Task to carry out
The output should be every line below, retyped exactly, with no images.

The data
┄┄┄┄┄┄┄┄┄┄

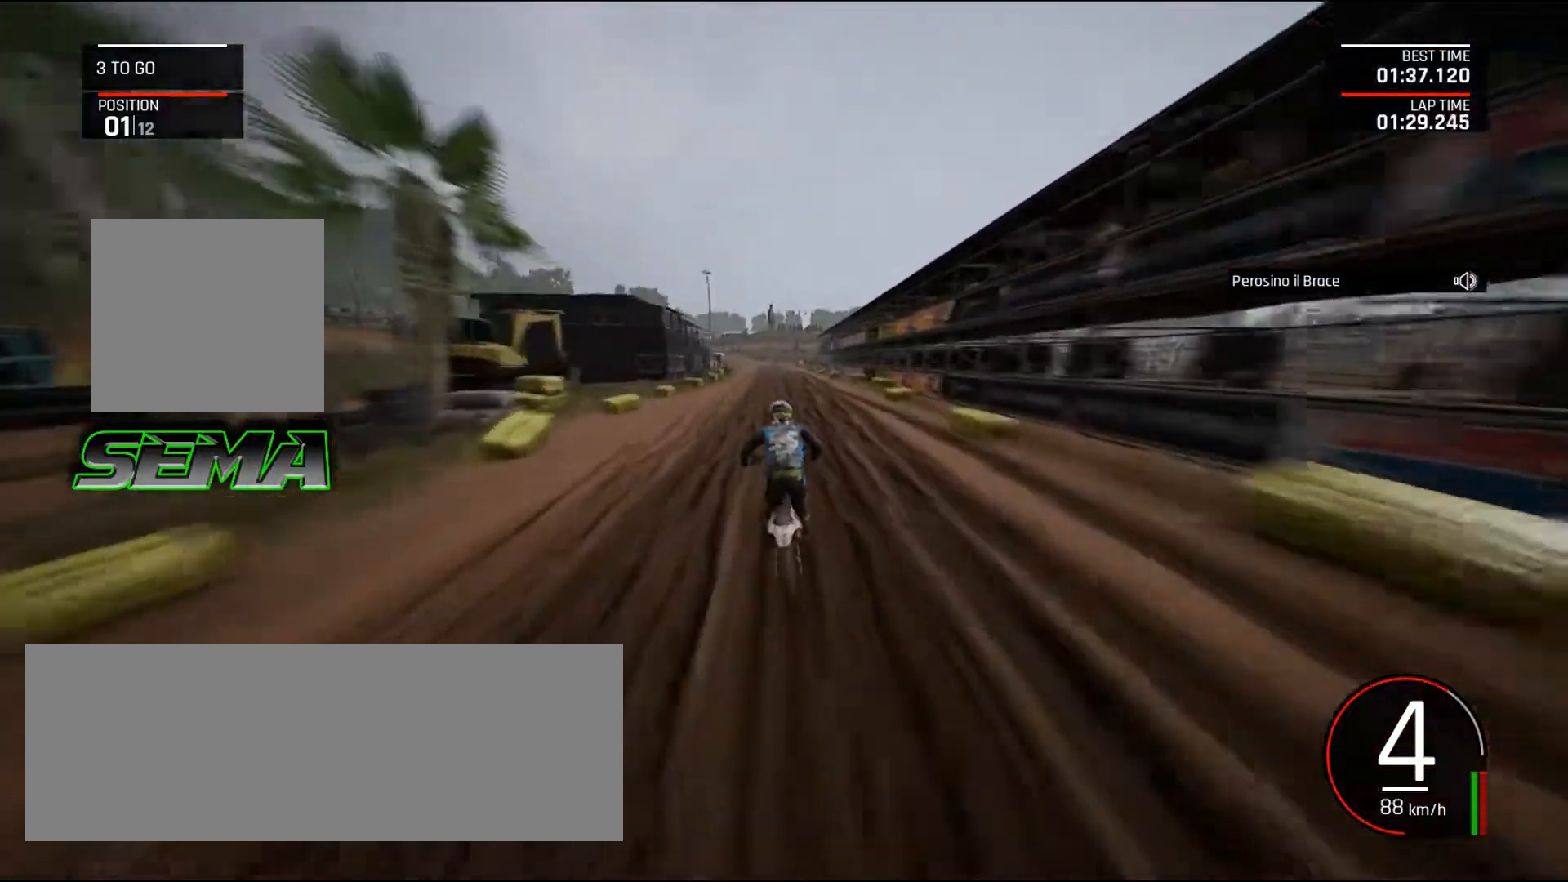
{"keys": ["up"], "mouse": [], "events": [[100, "shift_l", "up"]]}
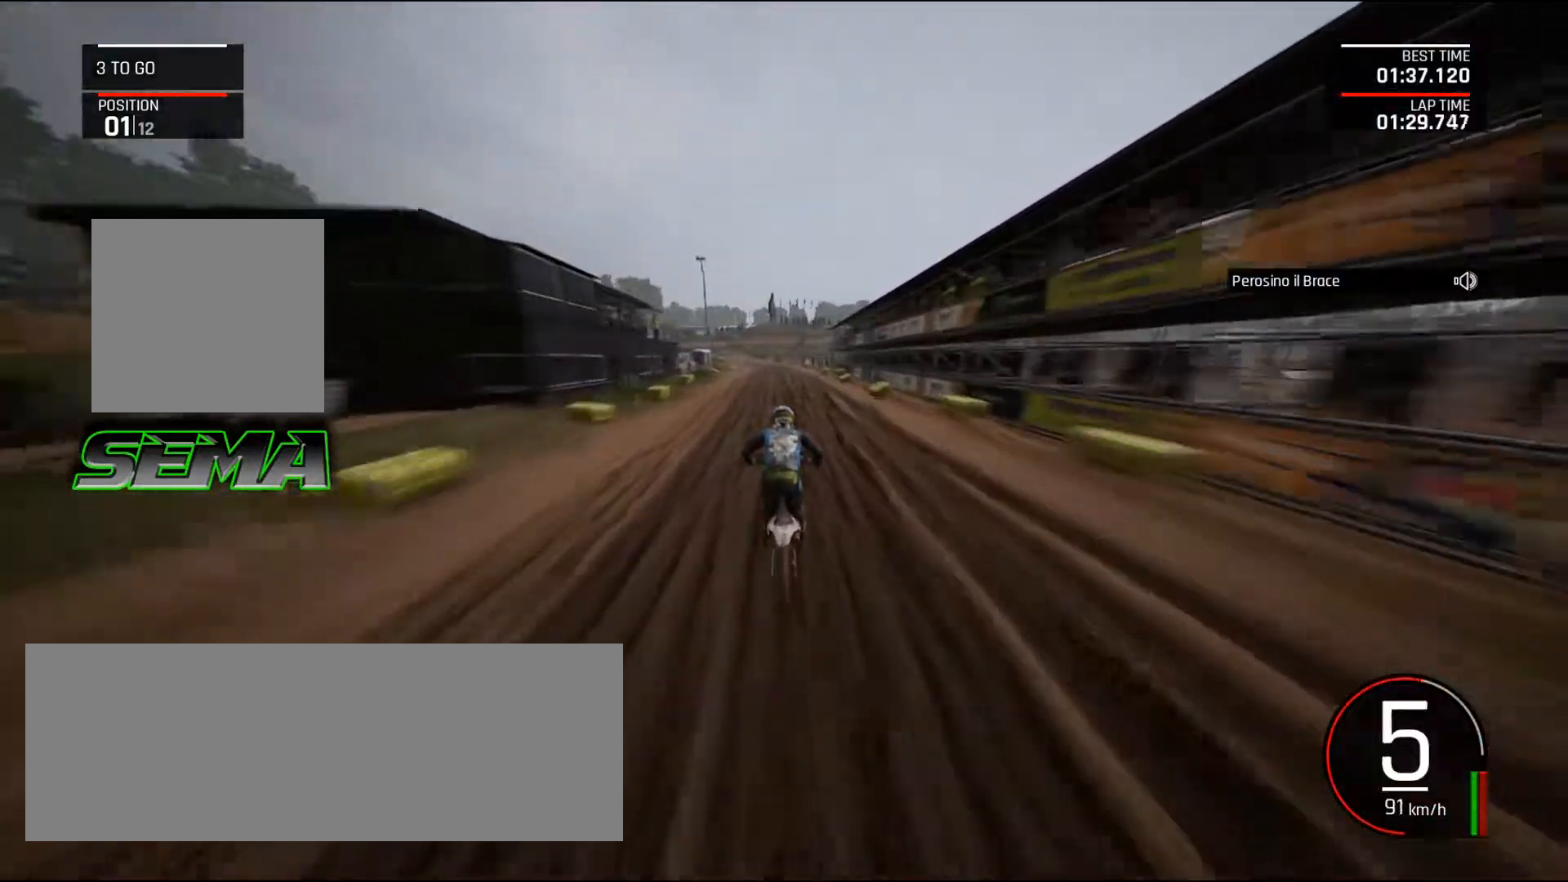
{"keys": ["left", "up"], "mouse": [], "events": [[418, "left", "down"]]}
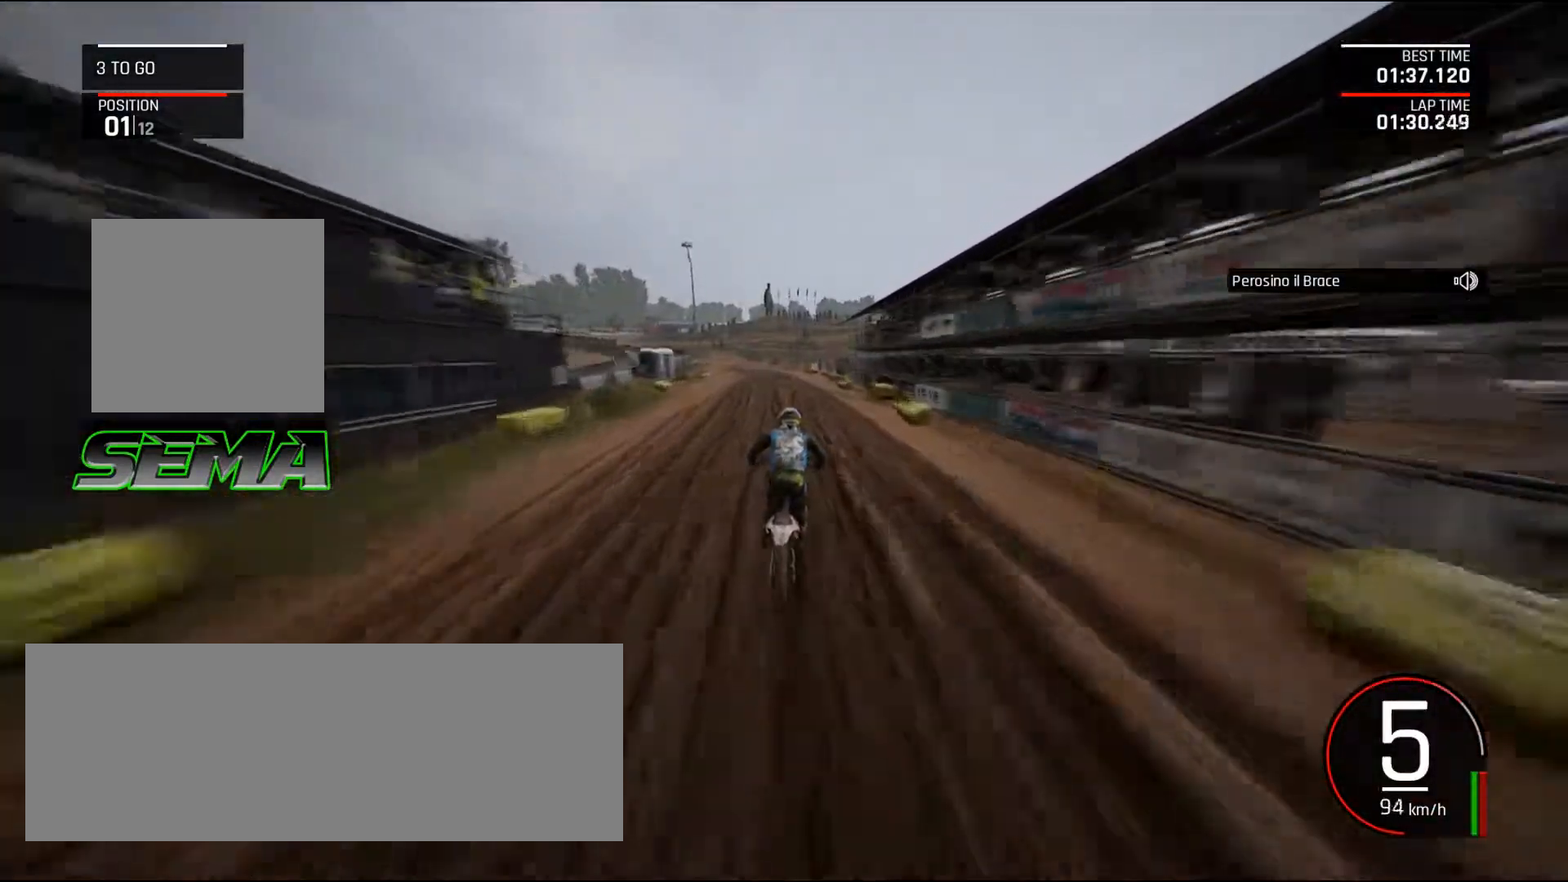
{"keys": ["left"], "mouse": [], "events": [[217, "left", "up"], [317, "left", "down"], [451, "up", "up"]]}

┄┄┄┄┄┄┄┄┄┄

Response to this exercise
{"keys": ["up"], "mouse": [], "events": [[100, "shift_l", "up"]]}
{"keys": ["left", "up"], "mouse": [], "events": [[418, "left", "down"]]}
{"keys": ["left"], "mouse": [], "events": [[217, "left", "up"], [317, "left", "down"], [451, "up", "up"]]}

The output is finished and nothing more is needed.